Remove chicken from Dutch oven, and set on a cutting board to rest. Do not clean the pan or remove cooking juices.
Add the remaining 2 tablespoons olive oil, onions, and cook for about 5 to 7 minutes, or until onions have softened, stir intermittently.
Add the garlic and cook for about 1 minute, or until fragrant; stir nearly constantly.
Add the the kidney beans, black beans, corn, tomatoes, enchilada sauce, green chiles, water/broth, remaining 1 tablespoon cumin, chili powder, smoked paprika, optional salt (there’s already quite a bit of salt in the other canned goods and I didn’t add any additional salt), pepper, and stir to combine. If you prefer thinner chili with more broth, you may wish to add an additional 1 to 2 cups water/broth.

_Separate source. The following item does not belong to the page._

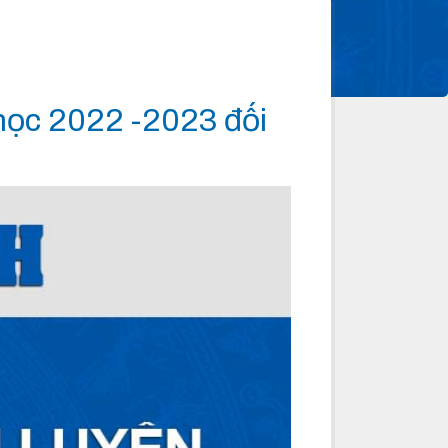
 học 2022 -2023 đối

Bring to boil and allow chili to gently boil for about 5 to 10 minutes or until chili has reduced and thickened some.
While chili is cooking, shred or cube the chicken into bite-sized pieces. Add chicken to chili and stir to combine.
Stir, taste, optionally add sugar to taste (I added 3 teaspoons because the sugar balances the acid from the tomatoes), optional lime juice (brightens up the flavor), and add salt, pepper, etc. if desired.
Ladle into bowls and optionally garnish with your favorites.